Moi je veux plus. Plus loin, plus haut. Je veux plus, plus fort, plus grand. Je veux vibrer de long en large, me sentir exploser comme un oreiller, me voir éparpillé en millier de plumes, blanches et légères. Je veux m’évanouir en poussière d’étoiles, parcourir l’univers, me brûler des soleils et m’endormir sur la lune. Moi je veux plus. Bondir très haut, toujours plus haut. Quitter la terre et toucher les nuages, chatouiller les anges par les orteils et me moquer des albatros. Je veux courir, vite, très vite. Je veux dépasser les voitures sous les regards atterrés des conducteurs. Encore plus vite, traverser les frontières et voir le monde se ralentir, s’arrêter bientôt. Je veux sentir mon corps se fondre dans la lumière et avec elle, m’évaporer dans l’éther. Moi je veux plus, plus fort. Mes phalanges sur le piano, le bois qui éclate. Je veux jouer toutes les mélodies et que les mélodies se jouent de moi. Je veux m’enrober de croches et de dièses, être une cantate ou une nocturne, une sonate ou un prélude.

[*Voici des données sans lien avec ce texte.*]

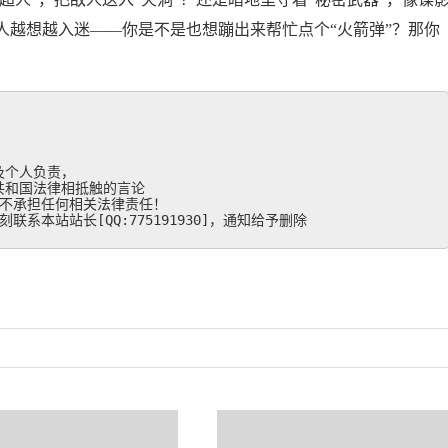
人越想越入迷——你是不是也想蹦出来帮忙点个“火箭弹”？那你
个人负责，

和国法律相抵触的言论

不承担任何相关法律责任！

系本站站长[QQ:775191930]，通知给予删除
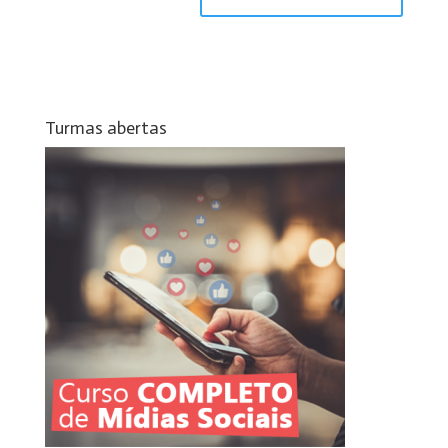
Turmas abertas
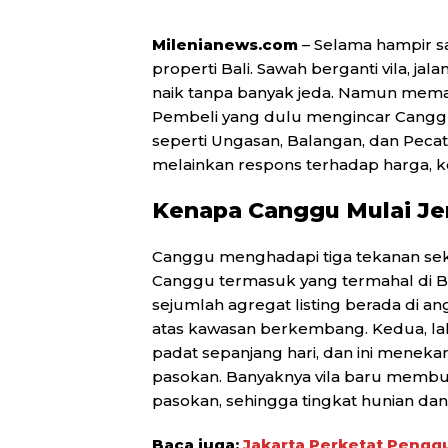
Milenianews.com
– Selama hampir s
properti Bali. Sawah berganti vila, jal
naik tanpa banyak jeda. Namun memas
Pembeli yang dulu mengincar Canggu
seperti Ungasan, Balangan, dan Pecat
melainkan respons terhadap harga, k
Kenapa Canggu Mulai J
Canggu menghadapi tiga tekanan sekal
Canggu termasuk yang termahal di Ba
sejumlah agregat listing berada di an
atas kawasan berkembang. Kedua, lalu
padat sepanjang hari, dan ini menekan
pasokan. Banyaknya vila baru memb
pasokan, sehingga tingkat hunian dan 
Baca juga:
Jakarta Perketat Pengg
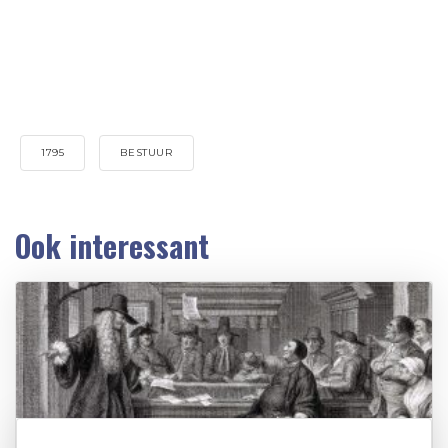
1795
BESTUUR
Ook interessant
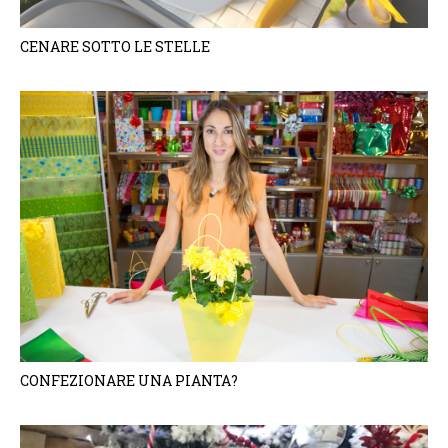
CENARE SOTTO LE STELLE
CONFEZIONARE UNA PIANTA?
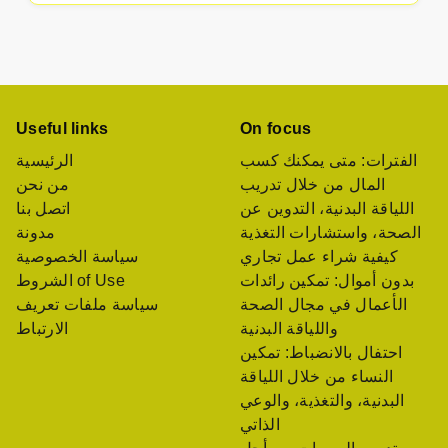
Useful links
On focus
الفترات: متى يمكنك كسب
الرئيسية
المال من خلال تدريب
من نحن
اللياقة البدنية، التدوين عن
اتصل بنا
الصحة، واستشارات التغذية
مدونة
كيفية شراء عمل تجاري
سياسة الخصوصية
بدون أموال: تمكين رائدات
الشروط of Use
الأعمال في مجال الصحة
سياسة ملفات تعريف
واللياقة البدنية
الارتباط
احتفال بالانضباط: تمكين
النساء من خلال اللياقة
البدنية، والتغذية، والوعي
الذاتي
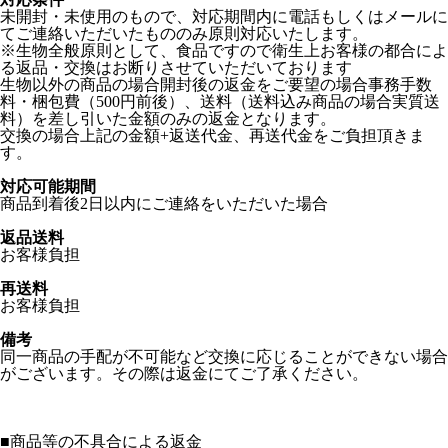
未開封・未使用のもので、対応期間内に電話もしくはメールに
てご連絡いただいたもののみ原則対応いたします。
※生物全般原則として、食品ですので衛生上お客様の都合によ
る返品・交換はお断りさせていただいております
生物以外の商品の場合開封後の返金をご要望の場合事務手数
料・梱包費（500円前後）、送料（送料込み商品の場合実質送
料）を差し引いた金額のみの返金となります。
交換の場合上記の金額+返送代金、再送代金をご負担頂きま
す。
対応可能期間
商品到着後2日以内にご連絡をいただいた場合
返品送料
お客様負担
再送料
お客様負担
備考
同一商品の手配が不可能など交換に応じることができない場合
がございます。その際は返金にてご了承ください。
■
商品等の不具合による返金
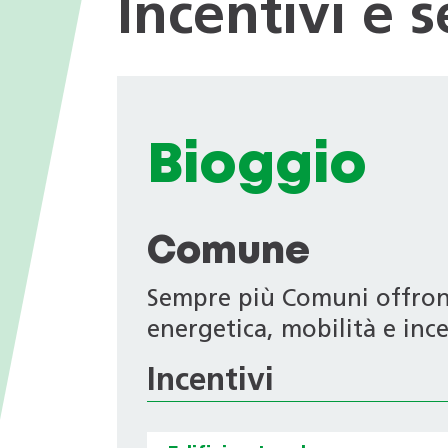
Incentivi e 
I valori
nei Comuni
Giochi tematici
Opportunità di impiego
Deduzioni fiscali in ambito
energetico
Progetti di ricerca
Archivio Newsletter
Bioggio
Comune
Sempre più Comuni offrono 
energetica, mobilità e ince
Incentivi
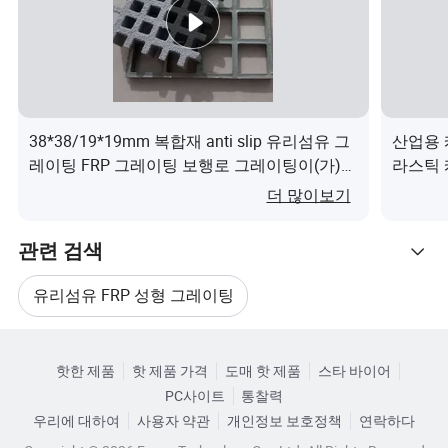
보다 잘 충족시킵니다.
싱베이는 성실하고 상호 이익을 바탕으로 전 세계 고객과
장기적인 좋은 비즈니스 관계를 구축하기를 진심으로 희망
합니다. 우리는 함께 일하고 기쁘게 생각합니다. 그리고 마
침내 만족한 제품을 가져다 드립니다.
38*38/19*19mm 복합재 anti slip 유리섬유 그
산업용 
레이팅 FRP 그레이팅 보행로 그레이팅이(가)
라스틱 
우리의 장점
무엇인가요?
더 많이보기
우리의 서비스
품질 불일치가 있는 경우, 목적지 항구에 있는 물품의 도착
관련 검색
60일 이내에 구매자가 클레임을 제기해야 합니다. 수량 불
일치가 있는 동안, 구매자가 목적지 항구에 상품이 도착한
유리섬유 FRP 성형 그레이팅
후 15일 이내에 클레임을 제기해야 합니다.
관련 카테고리
모든 경우, 클레임에는 셀러가 동의한 공인 공공 조사 기관
FRP 바닥 그레이팅 보행로
조사 보고서가 포함되어야 합니다.
핫한 제품
핫 제품 가격
도매 핫 제품
스타 바이어
카테고리로 찾아보기
PC사이트
통찰력
3.청구 대상 책임자의 책임이 판매자의 나머지 부분에 있는
프리폼 플라스틱 그레이팅으로부터의 Grp
우리에 대하여
사용자 약관
개인정보 보호정책
연락하다
경우, 판매자는 청구 접수 후 20일 이내에 합의서 제시와 함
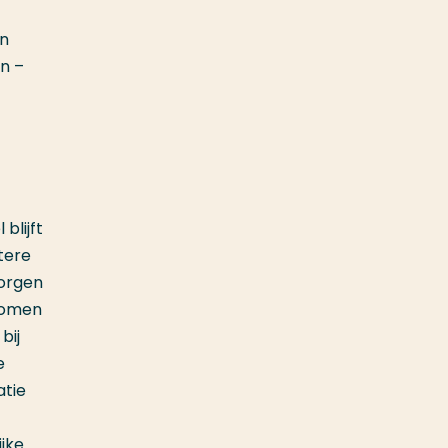
en
n –
blijft
tere
borgen
 komen
bij
e
atie
jke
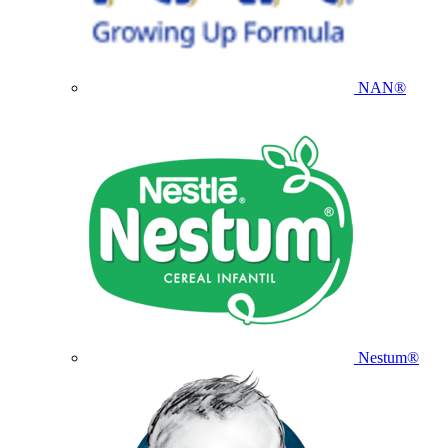
NAN®
Nestum®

Et pendant ce temps, sur le bitume, on entend les pas des inconnus qui grattent le présent pour un morceau de futur, une bribe de passé. On subit l’aujourd’hui pour moins penser au demain. On veut le bonheur mais on en a peur. On se cherche, on se trouve parfois. Mais sans résultat. On traîne les pieds d’un crépuscule à l’autre, on se vide, on se conforte. Confort de ceci, confort de cela. On s’enrobe d’aventures indésirables, on piétine, on râle, on klaxonne. Comme on peut, on y met de la musique et des sons et l’on oublie. On s’oublie. Pour préserver, pour rester bon et humble. Pour aller au paradis, peut-être. On oublie. On s’oublie.

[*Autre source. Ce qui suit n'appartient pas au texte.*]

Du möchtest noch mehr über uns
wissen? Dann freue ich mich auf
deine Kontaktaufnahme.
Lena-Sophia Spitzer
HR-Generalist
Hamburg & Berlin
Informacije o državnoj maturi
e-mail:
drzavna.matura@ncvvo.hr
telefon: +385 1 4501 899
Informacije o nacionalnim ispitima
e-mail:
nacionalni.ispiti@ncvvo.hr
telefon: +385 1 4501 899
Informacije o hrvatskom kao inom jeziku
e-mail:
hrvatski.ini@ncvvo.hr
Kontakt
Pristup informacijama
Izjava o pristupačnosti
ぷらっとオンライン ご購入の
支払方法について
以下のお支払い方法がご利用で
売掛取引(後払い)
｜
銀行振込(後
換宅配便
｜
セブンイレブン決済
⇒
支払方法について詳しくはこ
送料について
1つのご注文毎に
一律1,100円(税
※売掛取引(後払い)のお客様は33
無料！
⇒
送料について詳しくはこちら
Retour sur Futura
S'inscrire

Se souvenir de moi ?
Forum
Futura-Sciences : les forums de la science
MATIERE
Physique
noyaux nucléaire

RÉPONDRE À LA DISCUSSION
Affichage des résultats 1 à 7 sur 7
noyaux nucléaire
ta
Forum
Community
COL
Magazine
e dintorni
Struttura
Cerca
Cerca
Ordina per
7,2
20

Mais je veux plus. Je veux parcourir le monde en marchant sur les mains. Et si l’on me demande pourquoi, juste répondre : « comme ça… ! ». Je veux voir le bleu des mers, l’ocre des déserts. Je veux courir dans les rues de New-York, la pluie massacrante, le Times sur la tête. Je veux gravir l’Himalaya, souffler de bonheur en touchant le sommet et m’écrier : « et c’est tout ? ». Je veux me réveiller dans un champ de coquelicot, respirer le matin, rêver du champ prochain. Plus haut, plus loin. Pleurer mille océans, n’en regretter aucun. Dériver, chavirer, me relever. Je veux des tsunamis et des tremblements de terre. Plus fort, encore. Que mon cœur s’emballe et chamade, que mon corps tressaille et se perde, que mon esprit s’embrume et mes yeux pétillent.

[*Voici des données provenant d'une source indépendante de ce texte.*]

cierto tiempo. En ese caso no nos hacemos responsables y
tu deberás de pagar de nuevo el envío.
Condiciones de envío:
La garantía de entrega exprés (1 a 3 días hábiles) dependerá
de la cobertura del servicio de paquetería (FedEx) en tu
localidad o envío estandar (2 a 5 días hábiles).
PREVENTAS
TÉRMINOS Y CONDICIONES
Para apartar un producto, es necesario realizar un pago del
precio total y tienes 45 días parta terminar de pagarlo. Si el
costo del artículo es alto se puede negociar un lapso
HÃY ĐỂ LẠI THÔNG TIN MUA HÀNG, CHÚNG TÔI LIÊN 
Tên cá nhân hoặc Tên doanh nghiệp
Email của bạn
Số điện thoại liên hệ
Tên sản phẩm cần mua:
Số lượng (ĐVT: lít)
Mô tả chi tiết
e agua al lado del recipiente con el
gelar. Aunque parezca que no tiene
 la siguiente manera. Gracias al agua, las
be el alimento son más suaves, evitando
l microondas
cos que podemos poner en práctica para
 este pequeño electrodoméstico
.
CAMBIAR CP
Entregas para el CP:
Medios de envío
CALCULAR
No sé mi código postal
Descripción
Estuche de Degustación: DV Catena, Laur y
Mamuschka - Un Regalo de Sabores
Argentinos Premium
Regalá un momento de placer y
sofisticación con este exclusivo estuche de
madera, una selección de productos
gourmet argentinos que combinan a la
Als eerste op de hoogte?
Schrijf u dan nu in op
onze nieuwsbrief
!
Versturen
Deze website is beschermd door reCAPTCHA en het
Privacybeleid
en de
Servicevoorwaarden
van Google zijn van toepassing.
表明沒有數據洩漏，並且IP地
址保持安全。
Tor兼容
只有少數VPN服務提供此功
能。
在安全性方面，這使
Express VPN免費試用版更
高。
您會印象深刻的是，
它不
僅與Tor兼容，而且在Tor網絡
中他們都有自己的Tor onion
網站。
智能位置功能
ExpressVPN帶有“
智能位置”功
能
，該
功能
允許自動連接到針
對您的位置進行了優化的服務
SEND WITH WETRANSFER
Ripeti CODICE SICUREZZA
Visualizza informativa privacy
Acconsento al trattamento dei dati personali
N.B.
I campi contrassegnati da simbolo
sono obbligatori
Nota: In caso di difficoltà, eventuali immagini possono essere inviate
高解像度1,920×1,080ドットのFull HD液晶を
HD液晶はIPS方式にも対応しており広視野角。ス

J’ai décroché les pieds de l’asphalte, débranché mon réveil et catapulté mon portable. Et j’ai crié du cœur, cette envie de plus haut, de plus fort. Et de surprise, et d’imprévu. Et de partage, et d’inconnu. Et de rencontres, et d’impromptu. J’ai laissé tomber les règles et les lois, laissé derrière ce qui me fissure. Et j’ai crié du cœur comme on crie d’un naufrage, aux vagues et aux cieux. Car il faut parfois savoir s’élancer, confiant du vide, comme un nuage de plumes, comme un parfum de mai, comme un vague à l’âme. Il faut parfois pouvoir se dire nos larmes. Il faut parfois fermer les yeux, fermer très fort, et regarder ensuite le ciel pour y apercevoir sa bulle d’espoir.